There’s a secondary reason too that the Flixes may want to consider longer seasons too: it creates a much more stable working environment for Hollywood’s actors, writers, directors, showrunners and crews.

This is something that does not get enough play from the trade press, but for Hollywood’s creative community, there’s a great deal of security that goes out the window when you move from a 25 episodes season to an 8 episode one.

Now granted even a really successful show might only last six seasons, but, for those six years, your employment is secured. You might use the summers you have off to work on other projects, but the reality is, with a 25 week season, you are employed full time, verus a streaming series, where you’re only covered for a couple of months.

That means even if the show becomes a hit, you need to find something else to do for the rest of the year--the money you get from those episodes is rarely enough to tide you over until the next season starts. 

That puts a lot of stress on the entire cast and crew, as they are working on one project while scrambling to find another one.
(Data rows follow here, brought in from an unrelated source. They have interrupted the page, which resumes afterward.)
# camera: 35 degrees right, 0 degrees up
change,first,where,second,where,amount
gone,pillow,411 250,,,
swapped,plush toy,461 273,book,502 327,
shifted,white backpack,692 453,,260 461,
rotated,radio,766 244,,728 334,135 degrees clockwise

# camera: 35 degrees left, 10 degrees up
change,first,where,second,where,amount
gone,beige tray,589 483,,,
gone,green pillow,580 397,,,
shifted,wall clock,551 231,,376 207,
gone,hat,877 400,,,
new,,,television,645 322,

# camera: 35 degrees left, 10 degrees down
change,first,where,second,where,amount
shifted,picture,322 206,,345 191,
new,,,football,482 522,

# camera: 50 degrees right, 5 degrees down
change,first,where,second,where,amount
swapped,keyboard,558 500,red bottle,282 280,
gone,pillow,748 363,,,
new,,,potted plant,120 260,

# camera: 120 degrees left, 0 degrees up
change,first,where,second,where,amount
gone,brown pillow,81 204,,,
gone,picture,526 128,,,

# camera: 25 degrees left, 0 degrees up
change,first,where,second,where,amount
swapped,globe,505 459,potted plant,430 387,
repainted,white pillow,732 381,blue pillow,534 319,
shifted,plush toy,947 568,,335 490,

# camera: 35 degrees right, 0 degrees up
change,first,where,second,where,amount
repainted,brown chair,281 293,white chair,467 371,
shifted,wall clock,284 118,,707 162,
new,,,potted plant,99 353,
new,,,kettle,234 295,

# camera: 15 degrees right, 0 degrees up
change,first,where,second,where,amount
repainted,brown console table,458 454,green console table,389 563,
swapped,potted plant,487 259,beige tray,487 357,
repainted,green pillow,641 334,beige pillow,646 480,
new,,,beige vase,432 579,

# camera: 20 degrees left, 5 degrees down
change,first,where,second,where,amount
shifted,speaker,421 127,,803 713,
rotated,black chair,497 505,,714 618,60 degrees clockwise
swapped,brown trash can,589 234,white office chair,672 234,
Worse still, streaming series don’t have any sort of regular schedule that, for instance, someone with a family can plan their lives around.

There might be a nine-month gap between seasons one and two, or there may be a 15-month gap. Which makes it harder for the producers to get everyone back together, especially if the actors have gone on to work on something else.

It’s the scrambling that’s hardest, or at least that is what I hear from friends on the creative end of the industry: not knowing what their next gig will be creates hardship, especially for people with families who need to factor things like their children’s school schedules into the equation.

Now granted, writing and acting jobs on a Netflix or Amazon series aren’t exactly minimum wage gigs. But the real payday for anyone working on the creative end is when a long-running series gets sold into syndication and the money that flows from those deals, aka why the cast of “Modern Family” will never really have to work again.

If the industry wants to continue to attract the best and the brightest, it will need to recreate the sort of stability (or quasi-stability) that make it easy for people to see it as a lifetime career with the potential for a sizable pot of gold if everything goes right.

Given that the solution to that will also give us the sort of 200 episode series that will then become comfort food TV for the next generation, the decision would seem like a no-brainer.

Which is unfortunately never a sure bet in Hollywood.